Source extract
━━━

From 3cf86c838e974e811c2a9e7f417eaed59818a13f Mon Sep 17 00:00:00 2001
From: Josh Stockin <josh@joshstock.in>
Date: Fri, 17 Mar 2023 13:59:24 -0500
Subject: [PATCH 1/2] Prevent attempts at nesting charsets in regex filter

Not sure how I didn't catch this when testing a couple years ago.
Basically, nesting character sets is impossible in Python's regex, which
is what my filter code tried to do because it wasn't checking for IN
tokens. This adds that check and performs confusable insertion in place
for those sets. Also cleans up some of the code in that area.
---
 futaba/cogs/filter/filter.py | 62 ++++++++++++++++++++++++------------
 1 file changed, 42 insertions(+), 20 deletions(-)

diff --git a/futaba/cogs/filter/filter.py b/futaba/cogs/filter/filter.py
index 506d461c..7db24207 100644
--- a/futaba/cogs/filter/filter.py
+++ b/futaba/cogs/filter/filter.py
@@ -103,32 +103,54 @@ def build_regex(text, groups):
 
         return str(pattern)

━━━

Entries shown

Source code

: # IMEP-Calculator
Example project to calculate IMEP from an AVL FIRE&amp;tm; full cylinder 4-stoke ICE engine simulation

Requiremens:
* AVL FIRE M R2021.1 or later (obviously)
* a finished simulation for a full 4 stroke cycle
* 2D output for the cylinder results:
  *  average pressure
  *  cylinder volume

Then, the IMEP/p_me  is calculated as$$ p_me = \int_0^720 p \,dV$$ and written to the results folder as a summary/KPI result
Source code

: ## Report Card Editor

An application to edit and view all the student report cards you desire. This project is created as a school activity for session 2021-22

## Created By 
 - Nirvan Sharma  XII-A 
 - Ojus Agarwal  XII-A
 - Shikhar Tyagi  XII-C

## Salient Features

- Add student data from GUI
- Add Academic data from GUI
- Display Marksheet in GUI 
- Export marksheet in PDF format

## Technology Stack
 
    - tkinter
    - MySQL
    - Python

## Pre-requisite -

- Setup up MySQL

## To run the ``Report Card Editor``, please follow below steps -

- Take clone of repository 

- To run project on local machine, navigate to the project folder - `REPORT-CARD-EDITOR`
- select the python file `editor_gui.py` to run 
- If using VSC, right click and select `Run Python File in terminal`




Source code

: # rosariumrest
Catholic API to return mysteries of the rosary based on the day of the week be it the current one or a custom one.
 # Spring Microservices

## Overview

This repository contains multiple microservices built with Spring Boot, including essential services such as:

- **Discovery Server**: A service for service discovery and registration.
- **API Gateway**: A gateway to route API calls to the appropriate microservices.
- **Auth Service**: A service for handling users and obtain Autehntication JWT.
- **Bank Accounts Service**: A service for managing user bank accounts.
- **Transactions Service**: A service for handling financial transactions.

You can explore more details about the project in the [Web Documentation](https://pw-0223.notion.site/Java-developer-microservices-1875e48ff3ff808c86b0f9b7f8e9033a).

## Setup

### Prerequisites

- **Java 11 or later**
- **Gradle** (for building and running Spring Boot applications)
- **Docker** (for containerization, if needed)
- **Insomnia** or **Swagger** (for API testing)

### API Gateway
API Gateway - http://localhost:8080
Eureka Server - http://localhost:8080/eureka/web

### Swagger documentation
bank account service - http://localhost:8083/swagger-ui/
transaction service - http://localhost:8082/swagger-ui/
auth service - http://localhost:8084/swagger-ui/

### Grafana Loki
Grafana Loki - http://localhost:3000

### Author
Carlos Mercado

━━━

Your instructions
In the patch, why did the filter code try to nest character sets?

Task result
It wasn't checking for IN tokens.